▸ **Problem to work on**
Hand back the entries below exactly.

[Bounding box coordinate data]
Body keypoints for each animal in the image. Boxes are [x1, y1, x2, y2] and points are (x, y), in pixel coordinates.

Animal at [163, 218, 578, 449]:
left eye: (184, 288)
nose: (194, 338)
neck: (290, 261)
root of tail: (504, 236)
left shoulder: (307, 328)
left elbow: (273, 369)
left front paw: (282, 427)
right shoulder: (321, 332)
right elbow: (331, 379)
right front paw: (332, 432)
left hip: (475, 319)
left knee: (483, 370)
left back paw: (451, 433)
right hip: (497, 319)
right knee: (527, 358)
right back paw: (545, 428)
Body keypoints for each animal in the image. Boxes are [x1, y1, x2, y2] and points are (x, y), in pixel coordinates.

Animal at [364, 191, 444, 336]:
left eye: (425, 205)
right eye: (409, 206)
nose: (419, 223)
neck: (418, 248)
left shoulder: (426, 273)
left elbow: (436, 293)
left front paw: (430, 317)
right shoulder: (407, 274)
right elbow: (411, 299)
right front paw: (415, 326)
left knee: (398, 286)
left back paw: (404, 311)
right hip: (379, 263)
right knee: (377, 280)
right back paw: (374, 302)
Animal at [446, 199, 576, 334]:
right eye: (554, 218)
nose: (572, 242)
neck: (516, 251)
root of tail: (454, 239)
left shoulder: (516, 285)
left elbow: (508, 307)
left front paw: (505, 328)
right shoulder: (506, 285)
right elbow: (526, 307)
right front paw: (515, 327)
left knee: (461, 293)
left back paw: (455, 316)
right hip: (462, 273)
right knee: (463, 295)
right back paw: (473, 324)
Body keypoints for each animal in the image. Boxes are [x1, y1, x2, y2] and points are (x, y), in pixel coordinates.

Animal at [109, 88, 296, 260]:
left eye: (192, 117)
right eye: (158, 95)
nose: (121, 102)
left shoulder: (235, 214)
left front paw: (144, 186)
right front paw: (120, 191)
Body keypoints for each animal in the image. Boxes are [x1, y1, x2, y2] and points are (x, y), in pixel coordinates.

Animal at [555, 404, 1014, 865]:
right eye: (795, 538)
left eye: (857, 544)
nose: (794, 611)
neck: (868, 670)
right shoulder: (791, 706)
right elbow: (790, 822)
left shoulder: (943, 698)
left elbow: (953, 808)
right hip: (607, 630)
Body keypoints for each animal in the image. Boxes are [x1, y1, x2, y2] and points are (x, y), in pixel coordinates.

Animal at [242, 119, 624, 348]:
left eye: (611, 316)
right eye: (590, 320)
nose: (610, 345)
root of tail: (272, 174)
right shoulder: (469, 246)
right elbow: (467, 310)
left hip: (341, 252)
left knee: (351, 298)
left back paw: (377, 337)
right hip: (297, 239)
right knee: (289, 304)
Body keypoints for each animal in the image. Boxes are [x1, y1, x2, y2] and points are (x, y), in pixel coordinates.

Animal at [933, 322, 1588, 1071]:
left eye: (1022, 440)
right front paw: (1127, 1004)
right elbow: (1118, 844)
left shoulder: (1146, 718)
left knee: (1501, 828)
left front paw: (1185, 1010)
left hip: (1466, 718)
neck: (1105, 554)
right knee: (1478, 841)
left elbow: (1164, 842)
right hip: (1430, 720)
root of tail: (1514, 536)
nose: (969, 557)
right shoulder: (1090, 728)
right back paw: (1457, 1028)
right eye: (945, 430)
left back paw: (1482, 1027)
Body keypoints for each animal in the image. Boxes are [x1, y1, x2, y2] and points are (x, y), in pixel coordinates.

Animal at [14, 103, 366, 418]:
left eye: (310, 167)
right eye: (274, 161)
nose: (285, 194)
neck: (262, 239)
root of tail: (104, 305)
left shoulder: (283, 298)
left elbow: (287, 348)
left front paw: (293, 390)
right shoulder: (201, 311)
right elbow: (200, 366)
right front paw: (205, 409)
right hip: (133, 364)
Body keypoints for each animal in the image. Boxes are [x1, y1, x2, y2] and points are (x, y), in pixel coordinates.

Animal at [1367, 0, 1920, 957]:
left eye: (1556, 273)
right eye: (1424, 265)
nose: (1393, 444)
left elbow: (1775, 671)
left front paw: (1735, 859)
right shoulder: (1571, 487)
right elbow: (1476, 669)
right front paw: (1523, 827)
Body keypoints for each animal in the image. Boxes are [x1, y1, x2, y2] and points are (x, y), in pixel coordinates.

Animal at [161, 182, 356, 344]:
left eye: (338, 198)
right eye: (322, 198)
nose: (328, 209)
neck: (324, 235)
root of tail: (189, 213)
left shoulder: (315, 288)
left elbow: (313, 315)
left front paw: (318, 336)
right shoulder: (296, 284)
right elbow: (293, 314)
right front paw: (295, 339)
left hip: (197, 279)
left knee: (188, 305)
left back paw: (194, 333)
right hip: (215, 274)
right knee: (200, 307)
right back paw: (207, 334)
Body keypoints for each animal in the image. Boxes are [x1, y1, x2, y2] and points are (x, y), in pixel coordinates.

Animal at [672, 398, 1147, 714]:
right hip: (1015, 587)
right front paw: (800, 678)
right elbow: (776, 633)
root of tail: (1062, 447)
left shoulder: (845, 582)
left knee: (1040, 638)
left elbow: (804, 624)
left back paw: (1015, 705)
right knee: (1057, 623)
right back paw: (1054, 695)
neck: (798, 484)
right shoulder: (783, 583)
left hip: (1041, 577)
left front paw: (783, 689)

▸ **Written solution**
Body keypoints for each animal in the image. Boxes are [x1, y1, x2, y2] and points are (x, y), in pixel coordinates.

Animal at [163, 218, 578, 449]:
left eye: (184, 288)
nose: (194, 338)
neck: (290, 261)
root of tail: (504, 236)
left shoulder: (307, 328)
left elbow: (273, 369)
left front paw: (282, 427)
right shoulder: (321, 332)
right elbow: (331, 379)
right front paw: (332, 432)
left hip: (475, 319)
left knee: (483, 370)
left back paw: (451, 433)
right hip: (497, 319)
right knee: (527, 358)
right back paw: (545, 428)
Body keypoints for each animal in the image. Boxes are [x1, y1, x2, y2] and points are (x, y), in pixel coordinates.

Animal at [364, 191, 444, 336]:
left eye: (425, 205)
right eye: (409, 206)
nose: (419, 223)
neck: (418, 248)
left shoulder: (426, 273)
left elbow: (436, 293)
left front paw: (430, 317)
right shoulder: (407, 274)
right elbow: (411, 299)
right front paw: (415, 326)
left knee: (398, 286)
left back paw: (404, 311)
right hip: (379, 263)
right knee: (377, 280)
right back paw: (374, 302)
Animal at [446, 199, 576, 334]:
right eye: (554, 218)
nose: (572, 242)
neck: (516, 251)
root of tail: (454, 239)
left shoulder: (516, 285)
left elbow: (508, 307)
left front paw: (505, 328)
right shoulder: (506, 285)
right elbow: (526, 307)
right front paw: (515, 327)
left knee: (461, 293)
left back paw: (455, 316)
right hip: (462, 273)
right knee: (463, 295)
right back paw: (473, 324)
Body keypoints for each animal in the image. Boxes are [x1, y1, x2, y2] and points are (x, y), in pixel coordinates.

Animal at [109, 88, 296, 260]:
left eye: (192, 117)
right eye: (158, 95)
nose: (121, 102)
left shoulder: (235, 214)
left front paw: (144, 186)
right front paw: (120, 191)
Body keypoints for each animal in the image. Boxes are [x1, y1, x2, y2] and points are (x, y), in pixel coordinates.

Animal at [555, 404, 1014, 865]:
right eye: (795, 538)
left eye: (857, 544)
nose: (794, 611)
neck: (868, 670)
right shoulder: (791, 706)
right elbow: (790, 822)
left shoulder: (943, 698)
left elbow: (953, 808)
right hip: (607, 630)
Body keypoints for each animal in the image. Boxes are [x1, y1, x2, y2] and points are (x, y), in pixel coordinates.

Animal at [242, 119, 624, 348]:
left eye: (611, 316)
right eye: (590, 320)
nose: (610, 345)
root of tail: (272, 174)
right shoulder: (469, 246)
right elbow: (467, 310)
left hip: (341, 252)
left knee: (351, 298)
left back paw: (377, 337)
right hip: (297, 239)
right knee: (289, 304)
Body keypoints for each animal in the image. Boxes are [x1, y1, x2, y2] and points are (x, y), in pixel coordinates.

Animal at [933, 322, 1588, 1071]:
left eye: (1022, 440)
right front paw: (1127, 1004)
right elbow: (1118, 844)
left shoulder: (1146, 718)
left knee: (1501, 828)
left front paw: (1185, 1010)
left hip: (1466, 718)
neck: (1105, 554)
right knee: (1478, 841)
left elbow: (1164, 842)
right hip: (1430, 720)
root of tail: (1514, 536)
nose: (969, 557)
right shoulder: (1090, 728)
right back paw: (1457, 1028)
right eye: (945, 430)
left back paw: (1482, 1027)
Body keypoints for each animal in the image. Boxes are [x1, y1, x2, y2] and points are (x, y), in pixel coordinates.

Animal at [14, 103, 366, 418]:
left eye: (310, 167)
right eye: (274, 161)
nose: (285, 194)
neck: (262, 239)
root of tail: (104, 305)
left shoulder: (283, 298)
left elbow: (287, 348)
left front paw: (293, 390)
right shoulder: (201, 311)
right elbow: (200, 366)
right front paw: (205, 409)
right hip: (133, 364)
Body keypoints for each animal in the image. Boxes are [x1, y1, x2, y2] and points are (x, y), in pixel coordinates.

Animal at [1367, 0, 1920, 957]:
left eye: (1556, 273)
right eye: (1424, 265)
nose: (1393, 444)
left elbow: (1775, 671)
left front paw: (1735, 859)
right shoulder: (1571, 487)
right elbow: (1476, 669)
right front paw: (1523, 827)
Body keypoints for each animal in the image. Boxes are [x1, y1, x2, y2] and points are (x, y), in pixel coordinates.

Animal at [161, 182, 356, 344]:
left eye: (338, 198)
right eye: (322, 198)
nose: (328, 209)
neck: (324, 235)
root of tail: (189, 213)
left shoulder: (315, 288)
left elbow: (313, 315)
left front paw: (318, 336)
right shoulder: (296, 284)
right elbow: (293, 314)
right front paw: (295, 339)
left hip: (197, 279)
left knee: (188, 305)
left back paw: (194, 333)
right hip: (215, 274)
right knee: (200, 307)
right back paw: (207, 334)
Body keypoints for each animal in the image. Boxes are [x1, y1, x2, y2] and points are (x, y), in pixel coordinates.

Animal at [672, 398, 1147, 714]:
right hip: (1015, 587)
right front paw: (800, 678)
right elbow: (776, 633)
root of tail: (1062, 447)
left shoulder: (845, 582)
left knee: (1040, 638)
left elbow: (804, 624)
left back paw: (1015, 705)
right knee: (1057, 623)
right back paw: (1054, 695)
neck: (798, 484)
right shoulder: (783, 583)
left hip: (1041, 577)
left front paw: (783, 689)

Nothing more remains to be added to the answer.